■ Dataset section
☆ ☆ ☆ ☆ ☆

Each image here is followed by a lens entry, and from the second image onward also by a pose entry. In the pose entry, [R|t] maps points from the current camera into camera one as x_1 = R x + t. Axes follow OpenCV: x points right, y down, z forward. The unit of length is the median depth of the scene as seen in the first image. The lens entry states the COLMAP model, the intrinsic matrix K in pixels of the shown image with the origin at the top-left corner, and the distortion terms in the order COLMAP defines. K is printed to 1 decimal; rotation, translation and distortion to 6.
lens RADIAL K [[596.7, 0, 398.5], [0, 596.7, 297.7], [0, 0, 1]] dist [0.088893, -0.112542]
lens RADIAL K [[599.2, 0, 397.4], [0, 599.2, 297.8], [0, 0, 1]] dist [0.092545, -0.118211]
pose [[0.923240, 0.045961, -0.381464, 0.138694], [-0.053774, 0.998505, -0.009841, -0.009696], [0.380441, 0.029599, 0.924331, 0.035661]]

☆ ☆ ☆ ☆ ☆

■ Problem to work on
Report each line of the material above that contains the string "pose", matching case exactly.

■ Written response
Each image here is followed by a lens entry, and from the second image onward also by a pose entry. In the pose entry, [R|t] maps points from the current camera into camera one as x_1 = R x + t. Axes follow OpenCV: x points right, y down, z forward. The unit of length is the median depth of the scene as seen in the first image. The lens entry states the COLMAP model, the intrinsic matrix K in pixels of the shown image with the origin at the top-left corner, and the distortion terms in the order COLMAP defines. K is printed to 1 decimal; rotation, translation and distortion to 6.
pose [[0.923240, 0.045961, -0.381464, 0.138694], [-0.053774, 0.998505, -0.009841, -0.009696], [0.380441, 0.029599, 0.924331, 0.035661]]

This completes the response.